According to Weber, in a blog post today, “Opponents of Freedom Reveal Their True Agenda: Intolerance.” Those “opponents of freedom” would be gay couples in Mississippi who have the temerity to want to be free of discrimination — particularly when it comes to their marriages. Now I realize that treating gay people with dignity is a challenge for some in the Bible Belt. However, as it stands, gay couples have a constitutional right to marry. When the state or agents of the state interfere with constitutional rights people seek redress through the courts.
At issue is a motion filed in federal district court by the Campaign for Southern Equality. According to Weber:
Before same-sex marriage was constitutionally enshrined, we heard about how it would not affect anyone’s religious freedom.
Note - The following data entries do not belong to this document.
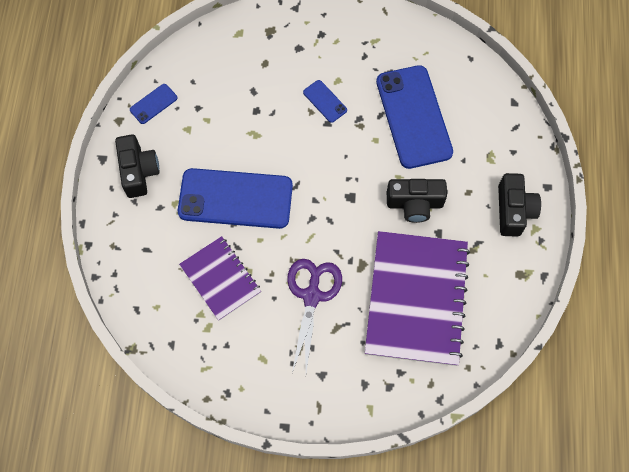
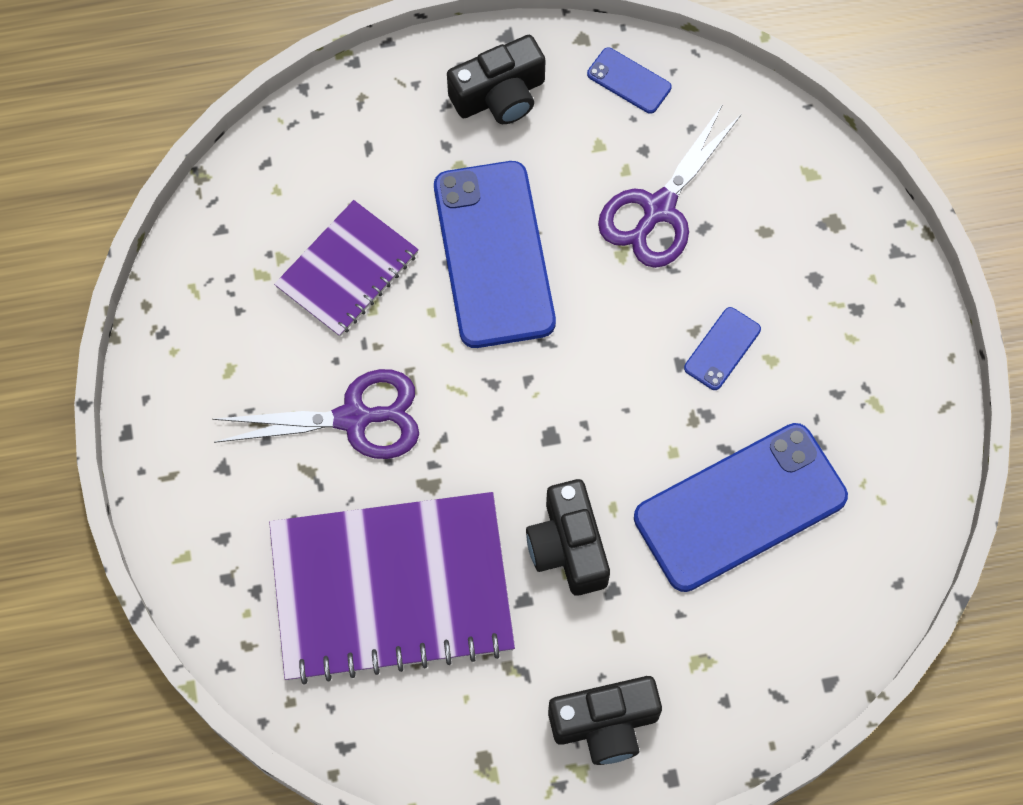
camera: 75 degrees right, 0 degrees up
(235, 110) = (658, 209): none -> purple scissors

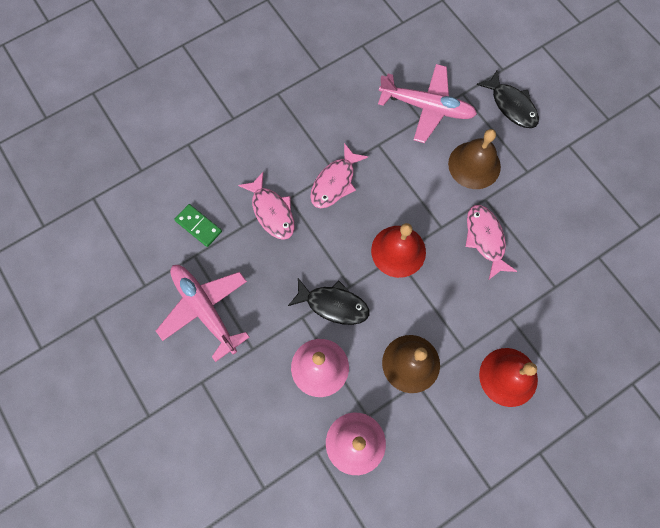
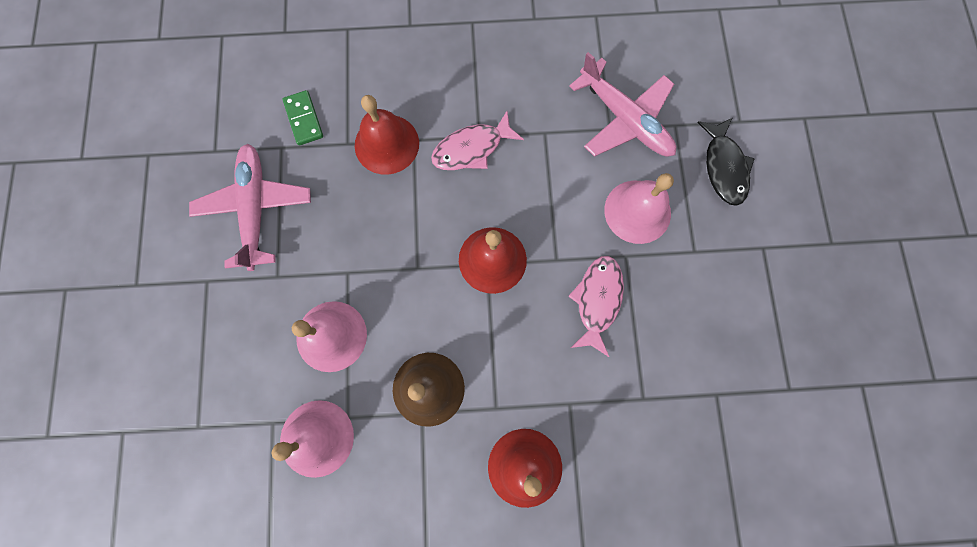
camera: 30 degrees right, 5 degrees up
(272, 211) = (386, 144): pink fish -> red bell
(333, 304) = (387, 278): black fish -> none
(474, 165) = (637, 211): brown bell -> pink bell

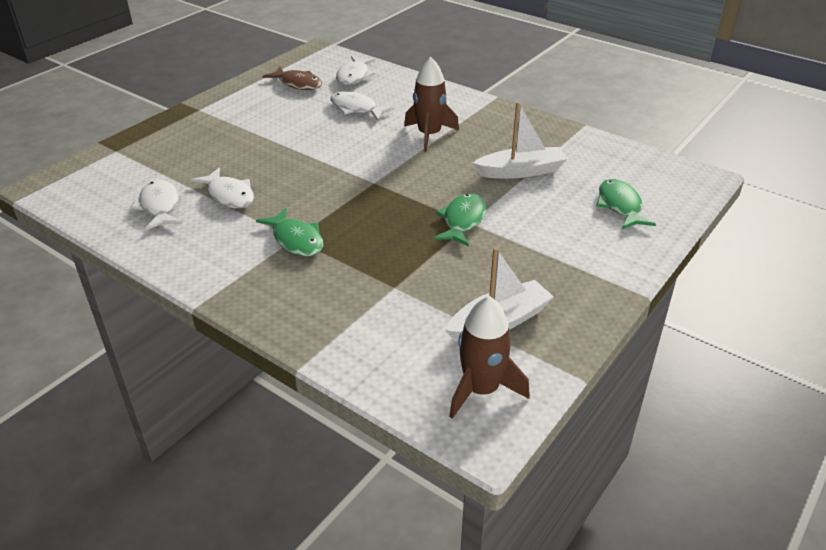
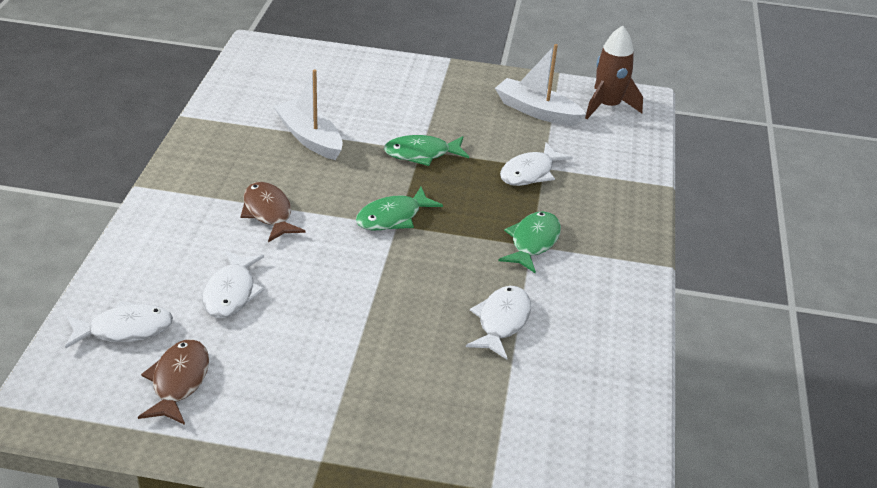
camera: 120 degrees left, 0 degrees up
(160, 206) = (565, 369): white fish -> white fish (530, 172)
(429, 135) = (268, 213): brown rocket -> brown fish
(620, 206) = (334, 79): green fish -> green fish (393, 217)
It was just about access to the marriage license, we were told.The problem (and I am freely quoting in part from the motion) is that HB 1523, the so-called “Protecting Freedom of Conscience from Government Discrimination Act,” authorizes, indeed encourages, discrimination against LGBT Mississippians based on certain “sincerely held religious beliefs” including that: (a) “marriage is or should be recognized as the union of one man and one woman”; (b) “sexual relations are properly reserved to such a marriage”; or (c) “male (man) or female (woman) refer to an individual’s immutable biological sex as objectively determined by anatomy and genetics at time of birth.”
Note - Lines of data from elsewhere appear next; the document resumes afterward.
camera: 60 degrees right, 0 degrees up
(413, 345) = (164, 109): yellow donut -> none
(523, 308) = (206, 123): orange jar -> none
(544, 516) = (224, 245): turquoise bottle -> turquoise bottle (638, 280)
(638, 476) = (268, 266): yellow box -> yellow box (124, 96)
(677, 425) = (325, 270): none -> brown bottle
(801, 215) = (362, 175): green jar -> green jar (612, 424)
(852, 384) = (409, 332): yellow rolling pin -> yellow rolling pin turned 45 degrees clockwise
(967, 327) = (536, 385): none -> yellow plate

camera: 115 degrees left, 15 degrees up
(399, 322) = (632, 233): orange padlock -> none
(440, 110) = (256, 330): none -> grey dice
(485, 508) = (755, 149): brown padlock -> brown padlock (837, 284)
Anyone who thinks opponents of Christian morality are not interested in forcing everyone to conform to their views need only glance at a motion filed in federal court in Mississippi reacting to a law which provides, of all things, exemptions on conscience grounds.
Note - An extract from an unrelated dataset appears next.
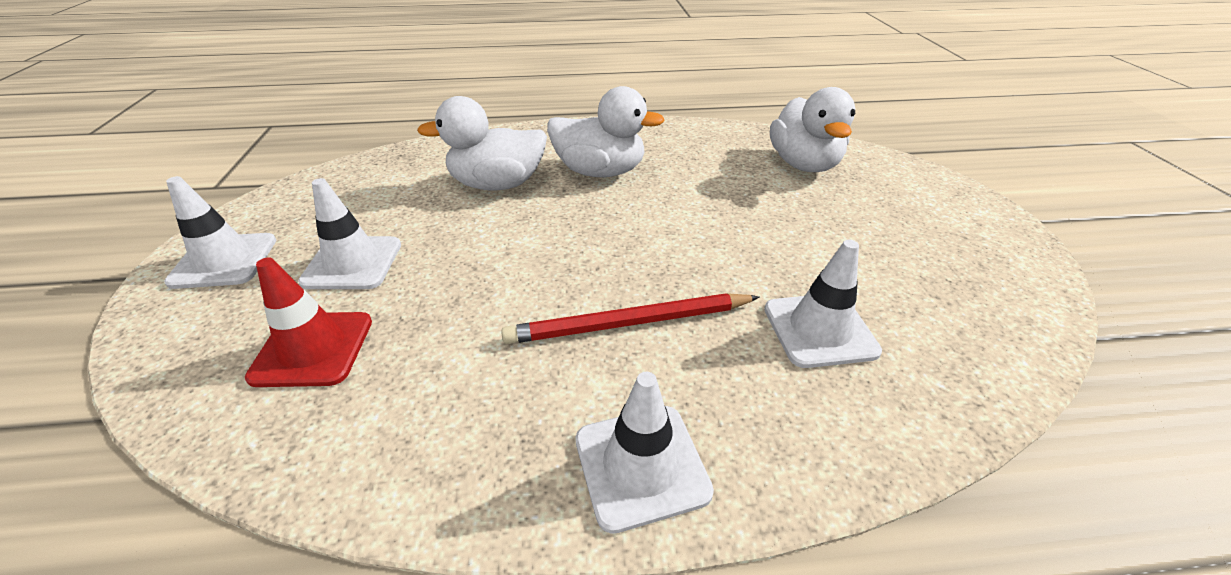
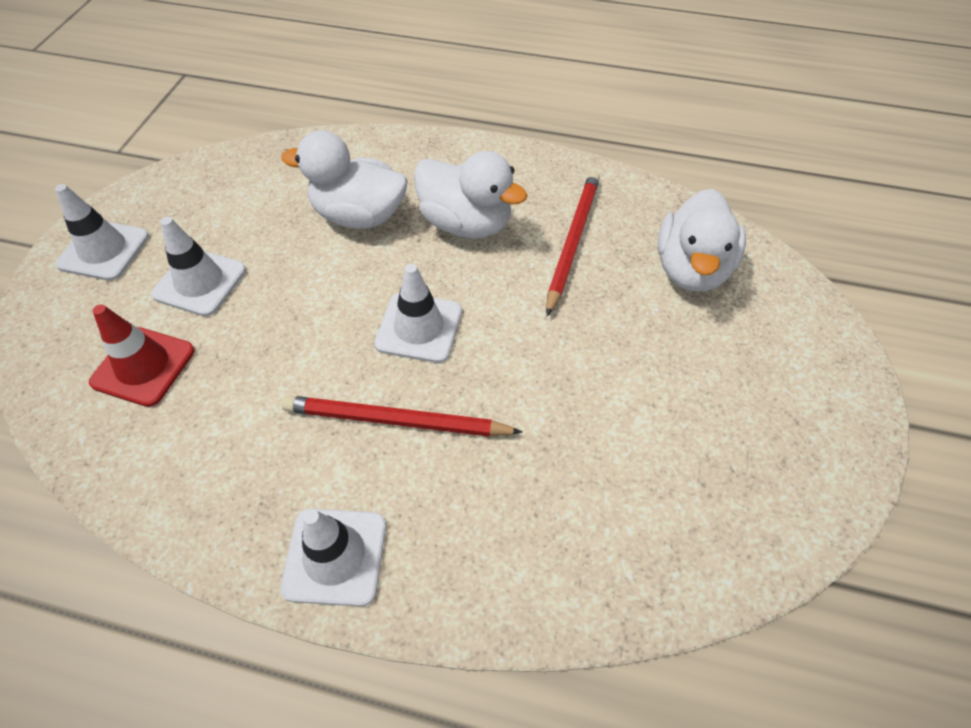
camera: 20 degrees right, 15 degrees up
(698, 166) = (572, 241): none -> red pencil
(819, 330) = (559, 483): white traffic cone -> white traffic cone (419, 327)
In their motion, this group of opponents asks the court to make sure that anyone “recusing himself or herself under Section 3(8) of HB 1523” be forced to “desist from issuing any marriage licenses to any other couples, including opposite-sex couples.”
In other words, Mississippi has provided a license to discriminate to just about anyone who wants one. Public accommodations can turn away gay couples with impunity. Even a hotel could refuse to provide a room to a gay couple. However, the focus of the motion is on Section 3(8) of HB 1523, which explicitly targets the rights of gay and lesbian couples to marry in Mississippi by permitting “any person employed or acting on behalf of the state government who has authority to authorize or license marriages” to “recuse” themselves from doing so for gay couples based on the above- described “sincerely held religious beliefs.”
Thus the license to discriminate has been extended to public servants. Some schmuck on the public payroll can decline to issue a marriage license to a gay couple simply because he doesn't like gay people. In effect, HB 1523 insults prior rulings from the same court which struck down Mississippi's same-sex marriage ban — a decision that was upheld by the Fifth Circuit Court of Appeals in 2015, prior to the Supreme Court's ruling in Obergefell.
The bottom line to all of this is that gay citizens are relegated to second-class status and do not enjoy equal protection under law. Far from it.
What the motion requests of the court (paraphrased):
- The State of Mississippi must stop interfering with the constitutional rights of gay couples wishing to marry and;
- Should an employee of the state recuse himself or herself from issuing marriage licenses to gay couples then they must file a plan with the court insuring that the constitutional rights of gay couples will not be impeded and;
- Recusal notices will be prominently displayed on the state's website and;
- In order to treat people equally then someone recusing themselves from issuing a marriage license to a same-sex couple will cease to issue marriage licenses to any couple.